(Task material begins)
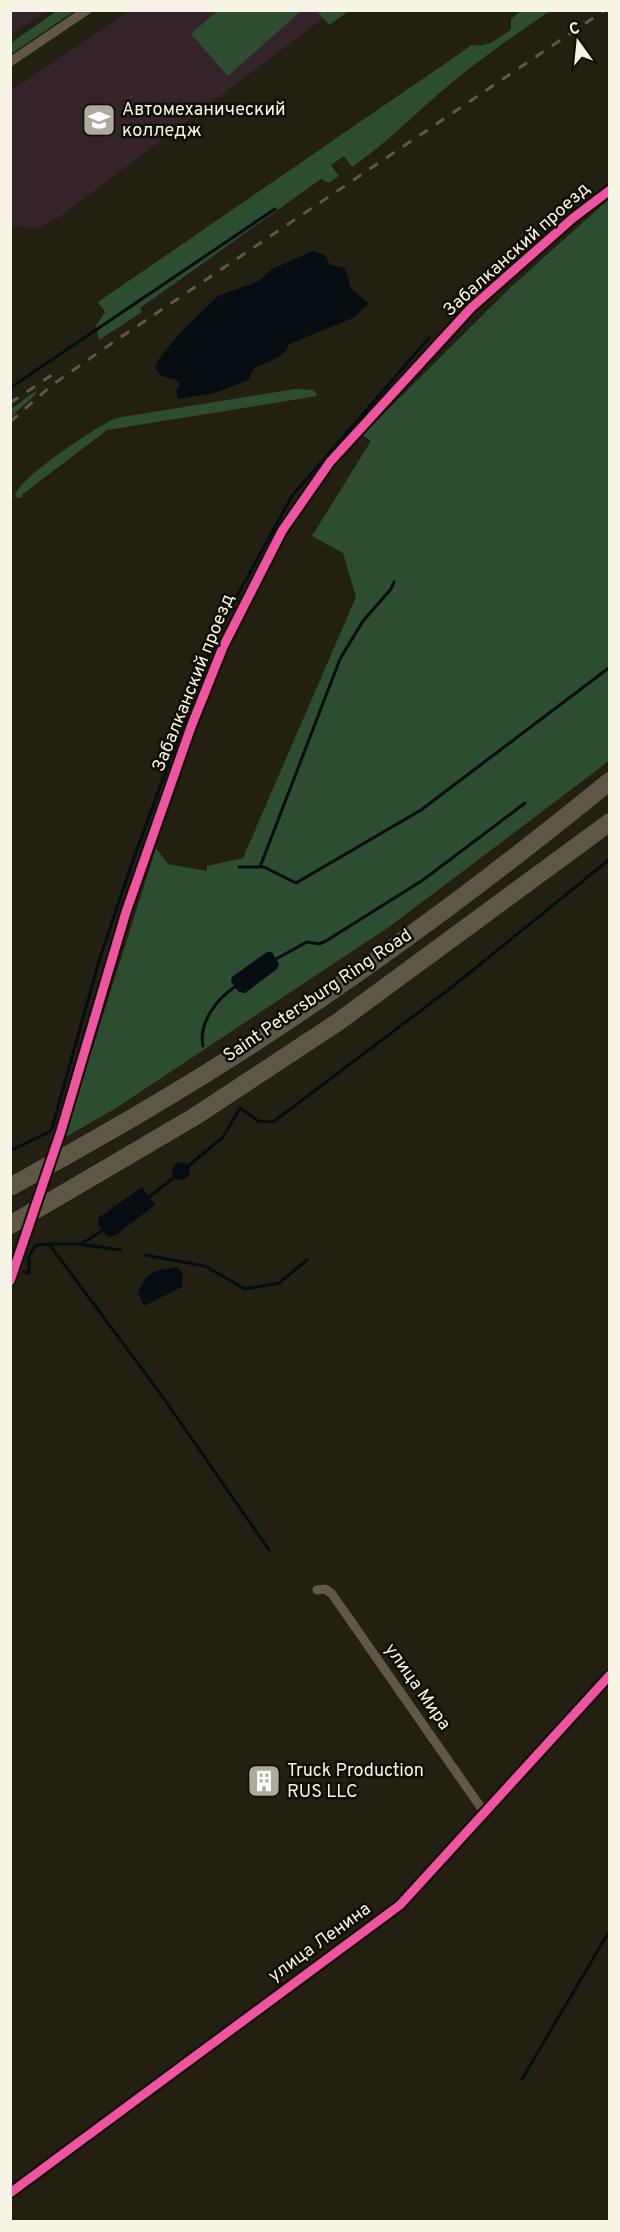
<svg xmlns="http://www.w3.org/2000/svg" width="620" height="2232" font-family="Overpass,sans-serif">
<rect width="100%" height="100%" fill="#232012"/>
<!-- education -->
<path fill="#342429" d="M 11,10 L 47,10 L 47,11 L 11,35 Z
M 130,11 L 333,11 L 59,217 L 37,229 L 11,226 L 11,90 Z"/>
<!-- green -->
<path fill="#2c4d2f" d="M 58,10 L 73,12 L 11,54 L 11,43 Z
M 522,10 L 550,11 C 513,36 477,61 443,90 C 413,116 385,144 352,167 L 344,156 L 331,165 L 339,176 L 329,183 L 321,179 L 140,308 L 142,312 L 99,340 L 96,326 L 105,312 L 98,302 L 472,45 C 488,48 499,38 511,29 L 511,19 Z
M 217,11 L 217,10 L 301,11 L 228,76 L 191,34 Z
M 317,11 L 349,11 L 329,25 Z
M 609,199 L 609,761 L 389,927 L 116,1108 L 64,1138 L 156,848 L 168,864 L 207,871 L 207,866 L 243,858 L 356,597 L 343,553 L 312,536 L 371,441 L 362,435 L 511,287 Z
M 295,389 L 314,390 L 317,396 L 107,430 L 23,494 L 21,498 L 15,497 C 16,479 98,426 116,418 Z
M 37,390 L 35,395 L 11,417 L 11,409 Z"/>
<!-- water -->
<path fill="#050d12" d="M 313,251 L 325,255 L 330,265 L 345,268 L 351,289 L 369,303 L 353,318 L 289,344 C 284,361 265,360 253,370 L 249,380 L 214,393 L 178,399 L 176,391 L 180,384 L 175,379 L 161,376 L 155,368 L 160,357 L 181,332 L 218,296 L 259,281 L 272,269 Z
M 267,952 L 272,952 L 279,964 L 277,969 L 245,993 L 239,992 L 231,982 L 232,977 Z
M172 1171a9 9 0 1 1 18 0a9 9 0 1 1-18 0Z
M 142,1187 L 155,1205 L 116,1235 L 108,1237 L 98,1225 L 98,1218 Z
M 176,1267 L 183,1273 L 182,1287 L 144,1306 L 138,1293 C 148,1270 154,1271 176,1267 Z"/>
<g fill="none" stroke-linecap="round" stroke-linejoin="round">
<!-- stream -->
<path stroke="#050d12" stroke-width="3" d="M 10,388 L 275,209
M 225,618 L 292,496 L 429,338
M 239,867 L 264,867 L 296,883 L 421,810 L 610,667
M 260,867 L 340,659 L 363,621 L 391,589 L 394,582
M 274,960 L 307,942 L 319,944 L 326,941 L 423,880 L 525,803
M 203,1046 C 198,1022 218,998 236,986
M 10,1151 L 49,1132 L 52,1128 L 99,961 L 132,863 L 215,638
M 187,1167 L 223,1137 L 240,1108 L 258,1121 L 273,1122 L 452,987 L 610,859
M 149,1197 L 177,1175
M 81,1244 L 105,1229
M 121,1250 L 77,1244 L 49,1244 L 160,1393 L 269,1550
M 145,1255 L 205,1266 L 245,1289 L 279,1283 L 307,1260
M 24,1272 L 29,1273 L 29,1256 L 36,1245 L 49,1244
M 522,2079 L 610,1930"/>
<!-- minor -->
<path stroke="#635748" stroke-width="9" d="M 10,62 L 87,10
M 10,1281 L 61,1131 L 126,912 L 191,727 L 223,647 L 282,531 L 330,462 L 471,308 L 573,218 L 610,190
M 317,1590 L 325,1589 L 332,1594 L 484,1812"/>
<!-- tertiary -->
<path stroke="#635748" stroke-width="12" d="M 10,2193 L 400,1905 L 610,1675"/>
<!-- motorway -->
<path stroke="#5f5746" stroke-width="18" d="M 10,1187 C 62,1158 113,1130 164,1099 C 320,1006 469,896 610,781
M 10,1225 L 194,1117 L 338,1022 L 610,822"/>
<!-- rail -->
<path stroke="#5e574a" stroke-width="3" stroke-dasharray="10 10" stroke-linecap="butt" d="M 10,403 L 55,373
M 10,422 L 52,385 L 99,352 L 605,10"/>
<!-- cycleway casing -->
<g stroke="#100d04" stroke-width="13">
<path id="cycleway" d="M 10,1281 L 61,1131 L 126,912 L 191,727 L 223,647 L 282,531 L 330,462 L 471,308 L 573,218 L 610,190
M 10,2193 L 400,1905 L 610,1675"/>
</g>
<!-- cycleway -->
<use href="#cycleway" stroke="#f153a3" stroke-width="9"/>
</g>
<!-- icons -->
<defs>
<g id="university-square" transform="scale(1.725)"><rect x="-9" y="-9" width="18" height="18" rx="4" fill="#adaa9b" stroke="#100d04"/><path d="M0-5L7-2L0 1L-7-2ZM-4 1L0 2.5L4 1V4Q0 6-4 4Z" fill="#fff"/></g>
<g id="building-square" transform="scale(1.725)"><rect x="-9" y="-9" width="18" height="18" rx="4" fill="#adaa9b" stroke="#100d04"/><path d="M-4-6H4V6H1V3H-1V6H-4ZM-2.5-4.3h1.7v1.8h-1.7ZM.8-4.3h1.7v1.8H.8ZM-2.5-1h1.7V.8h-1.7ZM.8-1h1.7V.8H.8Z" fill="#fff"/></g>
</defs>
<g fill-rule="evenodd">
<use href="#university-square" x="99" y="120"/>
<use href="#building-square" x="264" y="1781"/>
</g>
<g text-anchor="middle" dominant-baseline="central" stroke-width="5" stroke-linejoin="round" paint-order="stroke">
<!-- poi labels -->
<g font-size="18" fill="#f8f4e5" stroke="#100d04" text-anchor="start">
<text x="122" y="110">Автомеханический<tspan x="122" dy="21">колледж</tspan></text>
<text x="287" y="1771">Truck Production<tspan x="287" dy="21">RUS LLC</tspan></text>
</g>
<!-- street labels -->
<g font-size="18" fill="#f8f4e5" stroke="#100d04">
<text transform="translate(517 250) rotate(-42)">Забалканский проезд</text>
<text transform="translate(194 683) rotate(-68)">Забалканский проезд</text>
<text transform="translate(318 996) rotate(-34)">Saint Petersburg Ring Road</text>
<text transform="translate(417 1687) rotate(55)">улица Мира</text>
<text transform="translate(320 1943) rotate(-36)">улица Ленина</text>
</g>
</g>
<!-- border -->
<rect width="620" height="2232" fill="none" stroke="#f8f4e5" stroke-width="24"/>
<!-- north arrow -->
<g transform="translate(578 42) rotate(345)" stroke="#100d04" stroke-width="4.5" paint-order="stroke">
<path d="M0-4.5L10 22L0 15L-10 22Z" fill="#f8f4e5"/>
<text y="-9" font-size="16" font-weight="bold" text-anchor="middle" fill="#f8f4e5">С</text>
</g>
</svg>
(Task material ends)
(Task material begins)
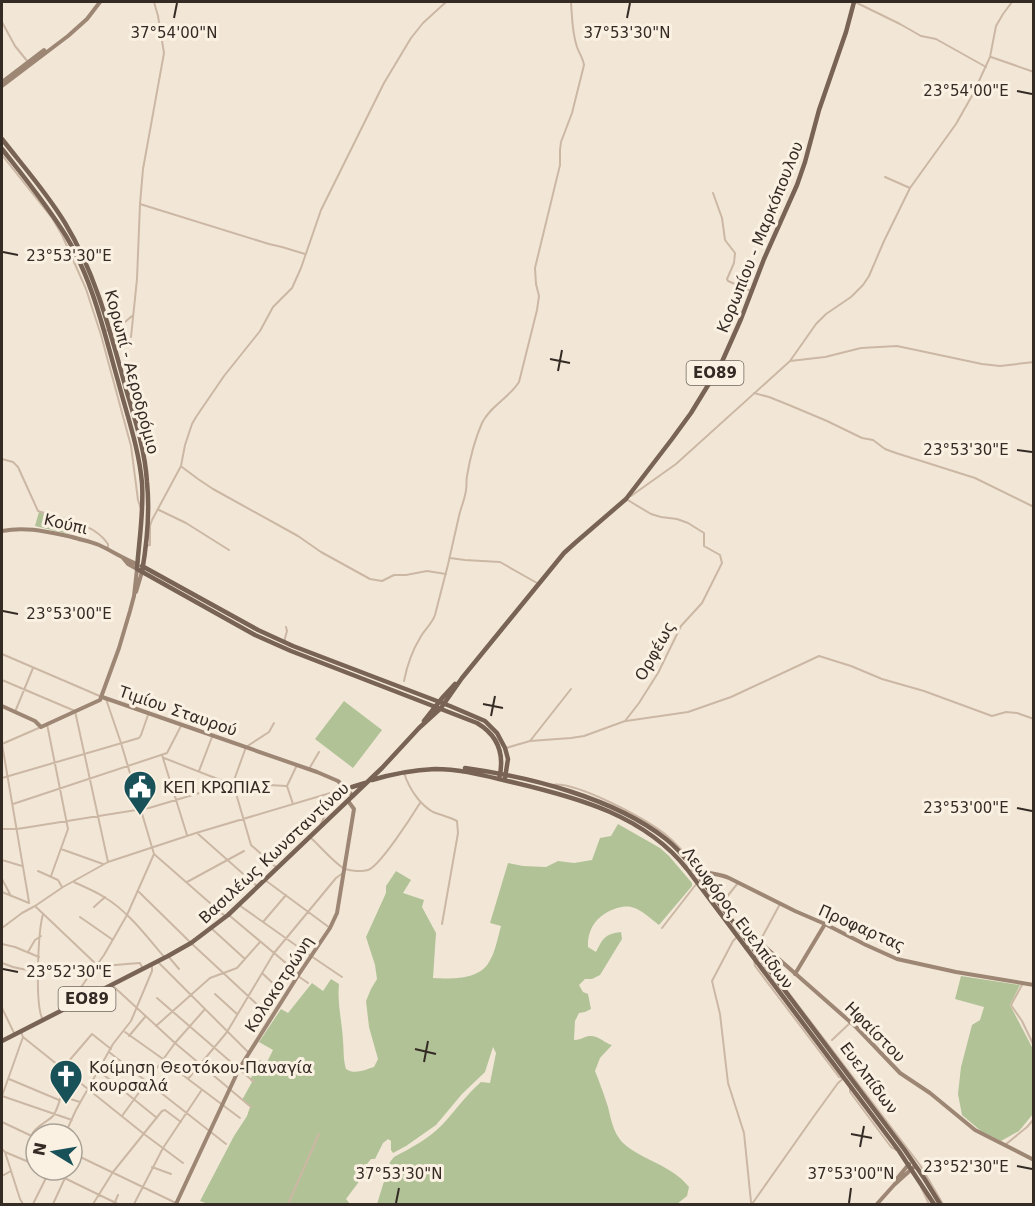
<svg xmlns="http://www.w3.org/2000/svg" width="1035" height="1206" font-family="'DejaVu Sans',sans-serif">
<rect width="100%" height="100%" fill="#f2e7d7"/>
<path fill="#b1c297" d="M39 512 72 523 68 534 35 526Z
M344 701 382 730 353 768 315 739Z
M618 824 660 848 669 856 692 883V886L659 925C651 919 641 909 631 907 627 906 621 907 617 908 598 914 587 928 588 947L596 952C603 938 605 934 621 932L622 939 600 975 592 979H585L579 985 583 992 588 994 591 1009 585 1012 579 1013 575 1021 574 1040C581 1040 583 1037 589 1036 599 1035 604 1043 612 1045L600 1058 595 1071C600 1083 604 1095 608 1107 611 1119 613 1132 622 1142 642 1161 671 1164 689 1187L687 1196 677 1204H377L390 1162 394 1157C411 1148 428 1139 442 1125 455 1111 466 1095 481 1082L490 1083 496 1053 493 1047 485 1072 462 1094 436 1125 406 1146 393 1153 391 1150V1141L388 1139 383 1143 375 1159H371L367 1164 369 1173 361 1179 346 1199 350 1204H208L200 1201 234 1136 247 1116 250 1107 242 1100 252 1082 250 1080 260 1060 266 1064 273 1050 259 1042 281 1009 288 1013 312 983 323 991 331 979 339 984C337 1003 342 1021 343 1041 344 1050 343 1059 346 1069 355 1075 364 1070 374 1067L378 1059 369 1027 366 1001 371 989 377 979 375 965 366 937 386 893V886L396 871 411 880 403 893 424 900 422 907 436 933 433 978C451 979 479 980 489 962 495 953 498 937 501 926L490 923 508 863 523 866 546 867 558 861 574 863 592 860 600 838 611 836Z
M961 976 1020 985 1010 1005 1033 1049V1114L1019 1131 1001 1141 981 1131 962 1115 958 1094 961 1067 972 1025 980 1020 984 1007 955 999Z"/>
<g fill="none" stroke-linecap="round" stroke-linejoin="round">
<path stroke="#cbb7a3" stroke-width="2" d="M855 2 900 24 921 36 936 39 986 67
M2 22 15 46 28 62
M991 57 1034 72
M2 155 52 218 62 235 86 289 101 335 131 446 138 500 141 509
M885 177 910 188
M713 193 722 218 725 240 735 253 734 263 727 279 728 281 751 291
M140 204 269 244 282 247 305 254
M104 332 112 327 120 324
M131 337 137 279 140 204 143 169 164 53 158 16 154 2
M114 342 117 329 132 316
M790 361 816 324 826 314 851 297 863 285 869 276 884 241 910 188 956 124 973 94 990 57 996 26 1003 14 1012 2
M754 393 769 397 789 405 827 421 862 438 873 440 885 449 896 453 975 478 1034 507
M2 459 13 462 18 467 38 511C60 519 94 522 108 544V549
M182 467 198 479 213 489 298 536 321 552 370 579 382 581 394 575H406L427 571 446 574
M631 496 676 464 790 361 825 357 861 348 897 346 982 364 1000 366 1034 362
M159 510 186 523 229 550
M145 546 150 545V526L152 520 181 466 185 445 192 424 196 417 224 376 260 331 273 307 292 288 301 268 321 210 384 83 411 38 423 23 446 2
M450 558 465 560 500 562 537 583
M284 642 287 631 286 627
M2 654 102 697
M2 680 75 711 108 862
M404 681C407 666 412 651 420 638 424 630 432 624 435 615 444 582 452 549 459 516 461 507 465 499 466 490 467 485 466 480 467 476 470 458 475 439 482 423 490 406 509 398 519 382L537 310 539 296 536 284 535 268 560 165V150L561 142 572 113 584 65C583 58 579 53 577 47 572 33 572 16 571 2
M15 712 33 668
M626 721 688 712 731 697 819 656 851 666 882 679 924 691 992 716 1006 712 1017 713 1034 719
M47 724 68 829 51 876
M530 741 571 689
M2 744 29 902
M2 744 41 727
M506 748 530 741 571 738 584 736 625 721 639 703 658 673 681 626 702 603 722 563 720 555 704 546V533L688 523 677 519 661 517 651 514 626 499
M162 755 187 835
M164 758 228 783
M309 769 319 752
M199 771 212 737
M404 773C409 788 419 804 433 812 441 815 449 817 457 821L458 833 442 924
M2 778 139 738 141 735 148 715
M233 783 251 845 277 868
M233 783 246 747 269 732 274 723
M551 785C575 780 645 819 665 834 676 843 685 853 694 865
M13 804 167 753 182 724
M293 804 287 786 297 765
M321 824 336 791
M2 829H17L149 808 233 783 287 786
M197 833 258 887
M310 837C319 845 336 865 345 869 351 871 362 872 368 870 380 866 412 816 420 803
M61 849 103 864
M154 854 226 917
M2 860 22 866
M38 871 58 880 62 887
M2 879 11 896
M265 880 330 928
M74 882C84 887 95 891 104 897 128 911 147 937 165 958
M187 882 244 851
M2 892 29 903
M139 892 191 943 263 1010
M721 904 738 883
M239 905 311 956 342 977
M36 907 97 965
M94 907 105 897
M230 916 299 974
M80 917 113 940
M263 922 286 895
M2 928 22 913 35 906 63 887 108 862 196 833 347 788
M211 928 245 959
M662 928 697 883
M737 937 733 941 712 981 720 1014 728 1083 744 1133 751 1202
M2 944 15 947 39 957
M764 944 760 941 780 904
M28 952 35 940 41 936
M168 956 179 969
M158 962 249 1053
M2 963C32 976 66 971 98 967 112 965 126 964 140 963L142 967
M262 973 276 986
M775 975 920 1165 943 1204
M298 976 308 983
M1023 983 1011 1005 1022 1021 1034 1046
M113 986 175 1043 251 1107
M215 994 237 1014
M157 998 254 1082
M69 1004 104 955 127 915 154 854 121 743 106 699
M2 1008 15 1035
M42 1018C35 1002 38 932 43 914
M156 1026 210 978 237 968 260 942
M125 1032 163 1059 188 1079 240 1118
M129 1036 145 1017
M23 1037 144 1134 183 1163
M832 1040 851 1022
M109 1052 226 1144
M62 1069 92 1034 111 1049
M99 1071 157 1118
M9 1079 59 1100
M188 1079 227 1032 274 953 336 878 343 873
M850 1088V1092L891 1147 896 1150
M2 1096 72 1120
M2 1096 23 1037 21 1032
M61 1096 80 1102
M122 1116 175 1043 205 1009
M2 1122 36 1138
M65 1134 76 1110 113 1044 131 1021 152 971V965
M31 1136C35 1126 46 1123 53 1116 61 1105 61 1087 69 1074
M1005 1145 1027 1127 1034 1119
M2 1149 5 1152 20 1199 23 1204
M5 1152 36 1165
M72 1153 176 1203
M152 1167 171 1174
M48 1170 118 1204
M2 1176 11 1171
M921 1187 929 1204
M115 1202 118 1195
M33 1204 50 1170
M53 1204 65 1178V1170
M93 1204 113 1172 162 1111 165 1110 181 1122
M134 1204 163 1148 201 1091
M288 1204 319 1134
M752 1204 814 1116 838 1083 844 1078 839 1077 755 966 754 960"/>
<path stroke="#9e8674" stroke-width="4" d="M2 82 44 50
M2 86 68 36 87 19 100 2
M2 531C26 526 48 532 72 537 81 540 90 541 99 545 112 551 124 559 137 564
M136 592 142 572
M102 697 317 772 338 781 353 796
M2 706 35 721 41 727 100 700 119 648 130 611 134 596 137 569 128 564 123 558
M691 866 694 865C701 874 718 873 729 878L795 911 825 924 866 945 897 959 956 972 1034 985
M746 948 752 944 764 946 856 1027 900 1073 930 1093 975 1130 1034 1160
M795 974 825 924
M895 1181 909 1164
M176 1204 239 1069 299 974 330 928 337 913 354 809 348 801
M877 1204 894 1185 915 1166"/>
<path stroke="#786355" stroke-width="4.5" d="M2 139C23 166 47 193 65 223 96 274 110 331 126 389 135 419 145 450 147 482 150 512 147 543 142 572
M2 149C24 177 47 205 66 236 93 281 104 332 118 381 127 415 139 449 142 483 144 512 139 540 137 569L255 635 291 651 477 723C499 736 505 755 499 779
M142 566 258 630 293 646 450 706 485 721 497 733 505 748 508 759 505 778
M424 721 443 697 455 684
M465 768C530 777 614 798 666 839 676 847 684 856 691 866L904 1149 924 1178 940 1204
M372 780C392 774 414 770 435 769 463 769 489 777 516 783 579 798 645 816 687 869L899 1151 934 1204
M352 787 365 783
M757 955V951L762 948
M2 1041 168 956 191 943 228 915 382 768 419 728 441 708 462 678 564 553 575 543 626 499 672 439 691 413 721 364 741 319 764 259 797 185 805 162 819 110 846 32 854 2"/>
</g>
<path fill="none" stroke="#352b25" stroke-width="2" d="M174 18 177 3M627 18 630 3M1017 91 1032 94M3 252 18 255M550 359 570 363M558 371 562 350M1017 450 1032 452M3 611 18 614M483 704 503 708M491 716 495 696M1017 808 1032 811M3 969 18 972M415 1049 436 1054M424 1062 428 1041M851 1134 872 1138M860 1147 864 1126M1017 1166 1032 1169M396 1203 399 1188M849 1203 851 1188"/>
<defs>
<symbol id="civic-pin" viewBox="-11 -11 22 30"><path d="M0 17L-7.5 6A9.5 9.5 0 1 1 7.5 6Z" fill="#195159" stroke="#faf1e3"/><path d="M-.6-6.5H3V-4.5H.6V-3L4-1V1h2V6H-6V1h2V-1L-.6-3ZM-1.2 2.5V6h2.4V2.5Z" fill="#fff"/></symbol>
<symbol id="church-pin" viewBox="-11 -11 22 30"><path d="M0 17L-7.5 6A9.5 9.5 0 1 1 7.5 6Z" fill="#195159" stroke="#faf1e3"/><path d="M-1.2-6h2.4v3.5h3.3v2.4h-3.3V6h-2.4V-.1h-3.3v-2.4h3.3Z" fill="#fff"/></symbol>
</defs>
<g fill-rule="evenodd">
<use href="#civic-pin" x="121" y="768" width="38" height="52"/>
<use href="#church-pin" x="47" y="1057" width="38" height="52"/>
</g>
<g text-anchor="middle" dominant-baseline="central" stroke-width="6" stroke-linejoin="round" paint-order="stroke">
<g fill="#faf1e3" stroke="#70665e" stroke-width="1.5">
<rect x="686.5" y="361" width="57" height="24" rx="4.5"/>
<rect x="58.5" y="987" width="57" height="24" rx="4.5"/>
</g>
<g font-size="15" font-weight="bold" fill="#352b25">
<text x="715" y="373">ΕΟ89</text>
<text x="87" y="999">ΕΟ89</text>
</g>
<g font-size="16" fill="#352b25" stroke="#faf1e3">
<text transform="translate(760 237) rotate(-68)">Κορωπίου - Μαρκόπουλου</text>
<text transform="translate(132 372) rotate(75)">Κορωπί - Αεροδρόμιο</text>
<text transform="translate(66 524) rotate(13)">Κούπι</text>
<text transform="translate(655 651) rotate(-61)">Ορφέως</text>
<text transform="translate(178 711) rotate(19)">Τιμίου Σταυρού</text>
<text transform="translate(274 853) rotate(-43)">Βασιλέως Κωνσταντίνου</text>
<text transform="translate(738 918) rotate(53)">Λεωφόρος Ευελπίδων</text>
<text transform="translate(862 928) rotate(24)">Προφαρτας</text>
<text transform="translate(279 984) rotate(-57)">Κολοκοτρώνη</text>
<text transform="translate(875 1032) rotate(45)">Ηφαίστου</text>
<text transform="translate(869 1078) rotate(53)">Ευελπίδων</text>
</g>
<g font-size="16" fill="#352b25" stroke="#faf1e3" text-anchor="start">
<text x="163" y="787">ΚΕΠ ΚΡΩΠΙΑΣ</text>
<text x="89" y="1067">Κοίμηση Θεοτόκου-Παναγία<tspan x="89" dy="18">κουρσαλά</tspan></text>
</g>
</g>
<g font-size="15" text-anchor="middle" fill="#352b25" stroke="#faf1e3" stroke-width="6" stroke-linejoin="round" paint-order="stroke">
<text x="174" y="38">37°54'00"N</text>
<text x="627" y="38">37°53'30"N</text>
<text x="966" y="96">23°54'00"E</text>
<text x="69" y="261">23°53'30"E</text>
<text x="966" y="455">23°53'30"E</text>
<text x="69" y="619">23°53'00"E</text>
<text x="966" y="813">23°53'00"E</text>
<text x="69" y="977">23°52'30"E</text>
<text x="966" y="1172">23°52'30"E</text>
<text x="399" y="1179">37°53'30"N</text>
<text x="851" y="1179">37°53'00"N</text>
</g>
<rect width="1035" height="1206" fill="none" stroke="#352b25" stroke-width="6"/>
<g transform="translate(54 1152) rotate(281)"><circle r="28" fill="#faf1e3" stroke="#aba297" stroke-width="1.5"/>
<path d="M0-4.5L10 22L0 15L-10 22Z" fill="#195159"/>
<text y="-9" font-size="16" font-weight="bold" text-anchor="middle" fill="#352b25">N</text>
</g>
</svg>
(Task material ends)
**How to complete this task:** Go to the line in the material above that contains "M 217,11 L 217,10" and copy exactly from there through the line that contains "M 145,1255 L", stopping after it.

**Response to this exercise:**
M 217,11 L 217,10 L 301,11 L 228,76 L 191,34 Z
M 317,11 L 349,11 L 329,25 Z
M 609,199 L 609,761 L 389,927 L 116,1108 L 64,1138 L 156,848 L 168,864 L 207,871 L 207,866 L 243,858 L 356,597 L 343,553 L 312,536 L 371,441 L 362,435 L 511,287 Z
M 295,389 L 314,390 L 317,396 L 107,430 L 23,494 L 21,498 L 15,497 C 16,479 98,426 116,418 Z
M 37,390 L 35,395 L 11,417 L 11,409 Z"/>
<!-- water -->
<path fill="#050d12" d="M 313,251 L 325,255 L 330,265 L 345,268 L 351,289 L 369,303 L 353,318 L 289,344 C 284,361 265,360 253,370 L 249,380 L 214,393 L 178,399 L 176,391 L 180,384 L 175,379 L 161,376 L 155,368 L 160,357 L 181,332 L 218,296 L 259,281 L 272,269 Z
M 267,952 L 272,952 L 279,964 L 277,969 L 245,993 L 239,992 L 231,982 L 232,977 Z
M172 1171a9 9 0 1 1 18 0a9 9 0 1 1-18 0Z
M 142,1187 L 155,1205 L 116,1235 L 108,1237 L 98,1225 L 98,1218 Z
M 176,1267 L 183,1273 L 182,1287 L 144,1306 L 138,1293 C 148,1270 154,1271 176,1267 Z"/>
<g fill="none" stroke-linecap="round" stroke-linejoin="round">
<!-- stream -->
<path stroke="#050d12" stroke-width="3" d="M 10,388 L 275,209
M 225,618 L 292,496 L 429,338
M 239,867 L 264,867 L 296,883 L 421,810 L 610,667
M 260,867 L 340,659 L 363,621 L 391,589 L 394,582
M 274,960 L 307,942 L 319,944 L 326,941 L 423,880 L 525,803
M 203,1046 C 198,1022 218,998 236,986
M 10,1151 L 49,1132 L 52,1128 L 99,961 L 132,863 L 215,638
M 187,1167 L 223,1137 L 240,1108 L 258,1121 L 273,1122 L 452,987 L 610,859
M 149,1197 L 177,1175
M 81,1244 L 105,1229
M 121,1250 L 77,1244 L 49,1244 L 160,1393 L 269,1550
M 145,1255 L 205,1266 L 245,1289 L 279,1283 L 307,1260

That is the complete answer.